In these two cases each student is correct.
Proof that there is no choice in the averages.
All students cannot score the same mark as then all three averages are the same, which is inconsistent with Tyler's position.
Sadia cannot then choose arithmetic mean, as this must be less than the maximum if all scores are not the same.
If Sadia chose the median then the median must be the maximum. If this is the case then at least half of the values equal the median, in which case Joseph must choose the arithmetic mean. However, this means that someone scores the mean, median and mode, which is inconsistent with Tyler's position. Therefore Sadia cannot choose the median.
Thus, if all three are to be simultaneously correct Sadia must always choose the mode, which must equal the highest score.
Thus, neither Joseph nor Tyler can then choose the mode, and they clearly cannot choose the same average.
Thus we have two cases:
1) Joseph chooses arithmetic mean and Tyler the median.
2) Joseph chooses median and Tyler chooses arithmetic mean.
The median is always an achieved score for an odd number of students.
Thus, if we have an odd number of students we must select case 2) to have a chance of satisfying Tyler. In this case the median must be unique to satisfy Joseph.
If we have an even number of students Joseph cannot choose the median: the median is only an achieved score for an even number of students if more than one student scores the median mark.
Thus, if we have an even number of students we must select case 1) to have a chance of satisfying Joseph. In this case the median must not be an achieved score to satisfy Tyler.
Note: This does not prove that the conditions can in fact be simultaneously met for various numbers of students; merely that there is no choice IF it is met.
Teachers' Resources
Why do this problem?
This problem encourages students to think very carefully about the definitions of mean, median and mode and how they relate to one another. It follows on from some of the ideas raised in Statistical Shorts and Stats Statements.
Possible approach
Share the problem in stages, starting with the format of the test. Have students work out possible scores and deal with any misconceptions about scoring.
Then examine each of the students' statements in turn and discuss how it might be possible for the statement to be true (or why it might not be possible) for each of the possible averages. The issue of even numbers of scores and odd numbers of scores in relation to the median should arise naturally. It may be preferable for these discussions to take place in pairs or small groups to ensure all students reach conclusions independently with fully formed reasoning rather than just accepting a statement made by someone else.
After some initial thinking time about the requirements, it should be possible for students to construct sets of scores which meet the criteria individually or in pairs.
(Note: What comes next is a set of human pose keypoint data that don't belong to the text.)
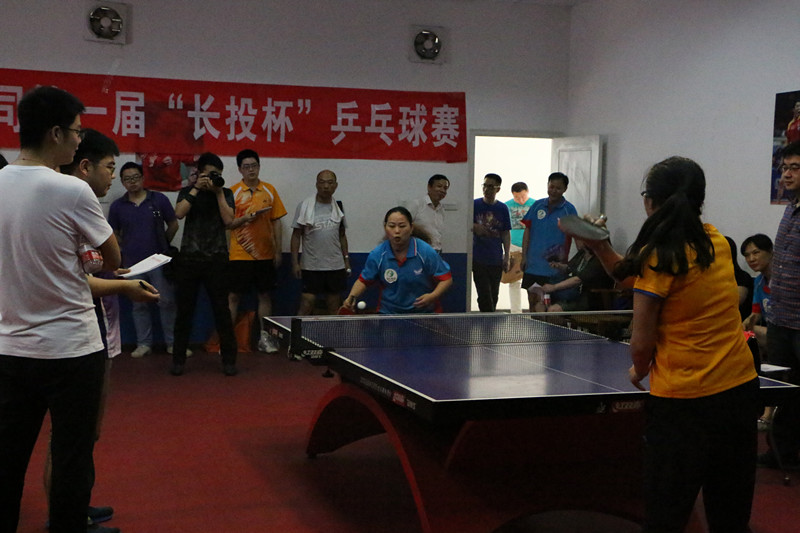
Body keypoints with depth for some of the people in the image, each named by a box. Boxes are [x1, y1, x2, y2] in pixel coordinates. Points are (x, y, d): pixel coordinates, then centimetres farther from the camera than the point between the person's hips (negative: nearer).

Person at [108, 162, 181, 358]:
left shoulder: (159, 200, 0)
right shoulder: (117, 206, 3)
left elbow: (173, 225, 7)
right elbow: (114, 234, 12)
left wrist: (162, 245, 9)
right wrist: (129, 248, 6)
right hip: (132, 263, 2)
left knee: (167, 302, 0)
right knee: (139, 305, 9)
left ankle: (172, 342, 9)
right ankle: (144, 343, 18)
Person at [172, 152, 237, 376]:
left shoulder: (225, 193, 9)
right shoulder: (187, 192, 9)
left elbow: (228, 221, -5)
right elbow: (179, 213, -10)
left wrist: (218, 192, -7)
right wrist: (196, 189, -10)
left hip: (216, 259, 0)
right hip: (189, 258, 0)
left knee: (222, 311, -2)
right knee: (184, 310, 4)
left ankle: (228, 360, 6)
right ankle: (178, 360, 13)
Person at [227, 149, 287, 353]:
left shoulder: (269, 190, 6)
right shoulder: (233, 192, -1)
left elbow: (276, 222, 9)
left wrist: (278, 251, 5)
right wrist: (248, 217, -20)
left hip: (265, 254, 3)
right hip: (240, 255, -3)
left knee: (264, 295, 8)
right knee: (233, 296, 1)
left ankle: (264, 337, 17)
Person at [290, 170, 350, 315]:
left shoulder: (338, 207, 8)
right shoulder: (304, 206, -3)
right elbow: (296, 235, -1)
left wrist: (346, 259, 12)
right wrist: (295, 262, -6)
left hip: (336, 265, 3)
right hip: (311, 266, -3)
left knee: (334, 307, 6)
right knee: (306, 305, -7)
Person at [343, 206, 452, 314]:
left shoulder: (426, 252, -11)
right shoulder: (376, 255, -6)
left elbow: (446, 279, -5)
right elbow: (363, 281, 9)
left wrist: (432, 296, -22)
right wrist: (352, 296, -11)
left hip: (424, 312, 0)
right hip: (388, 313, 1)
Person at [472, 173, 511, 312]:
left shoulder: (502, 208, 8)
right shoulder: (474, 205, 1)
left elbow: (506, 234, 11)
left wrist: (507, 256, 5)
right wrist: (474, 227, -21)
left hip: (496, 260, 3)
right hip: (479, 259, -3)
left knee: (494, 297, 8)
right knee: (484, 297, -10)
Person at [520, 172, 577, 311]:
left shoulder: (569, 210, -2)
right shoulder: (537, 205, 8)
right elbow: (527, 231, 11)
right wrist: (524, 256, 6)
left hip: (555, 268, -4)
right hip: (532, 265, 4)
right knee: (532, 302, 10)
They might then swap these sets of scores with another pair who can check whether the conditions are met and by which choice of average for each student named in the problem.
Key questions
Is it possible for "Nobody to have scored the average mark" if the average is the
- mean
- median
- mode?
If it is possible, do any other conditions need to be met?
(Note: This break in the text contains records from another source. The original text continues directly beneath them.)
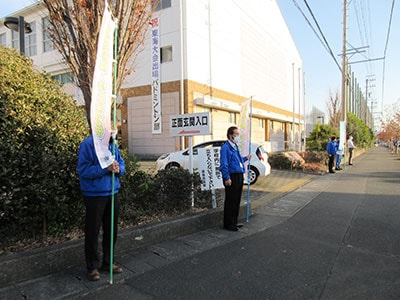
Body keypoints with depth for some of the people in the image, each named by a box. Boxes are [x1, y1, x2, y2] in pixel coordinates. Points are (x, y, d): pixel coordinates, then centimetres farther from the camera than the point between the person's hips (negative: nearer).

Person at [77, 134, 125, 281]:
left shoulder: (112, 143, 6)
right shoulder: (88, 144, -13)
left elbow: (121, 163, 13)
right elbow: (83, 169, -19)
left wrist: (118, 169, -9)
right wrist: (105, 168, -25)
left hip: (112, 193, 7)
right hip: (95, 195, -6)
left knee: (111, 230, 16)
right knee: (93, 232, 7)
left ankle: (108, 262, 33)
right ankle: (92, 266, 24)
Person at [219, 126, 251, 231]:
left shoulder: (235, 147, 16)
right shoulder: (225, 147, -13)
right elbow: (224, 164, -18)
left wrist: (245, 158, 21)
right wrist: (227, 178, -22)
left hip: (239, 176, 10)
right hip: (232, 177, -9)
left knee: (237, 200, 16)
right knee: (230, 201, -2)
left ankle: (234, 222, 28)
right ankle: (228, 224, 10)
Is it possible for "Nobody to have scored higher than the average mark" if the average is the
- mean
- median
- mode?
If it is possible, do any other conditions need to be met?
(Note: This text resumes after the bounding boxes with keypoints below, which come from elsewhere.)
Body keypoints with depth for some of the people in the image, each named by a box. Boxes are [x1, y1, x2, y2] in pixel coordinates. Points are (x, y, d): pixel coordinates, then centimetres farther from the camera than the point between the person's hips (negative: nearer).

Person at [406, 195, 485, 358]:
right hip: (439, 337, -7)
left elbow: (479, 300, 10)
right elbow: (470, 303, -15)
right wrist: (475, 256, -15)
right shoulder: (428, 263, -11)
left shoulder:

Is it possible for "Only one person to score the average mark" if the average is the
- mean
- median
- mode?
If it is possible, do any other conditions need to be met?
Possible support
If students are struggling with constructing actual sets of scores, they could be encouraged to use as few scores as possible. Three students are named in the problem, so there must be at least three scores. But having only three scores will imply that the mode and the median are the same, which will limit their options if not make it impossible to fulfil the requirements. (They don't need to prove that at this stage, but could be directed towards more than three scores, so ideally four and five as even and odd cases.)
They can also be encourgaed to start with the top scores and work down, which helps when attempting to meet Sadia's requirement.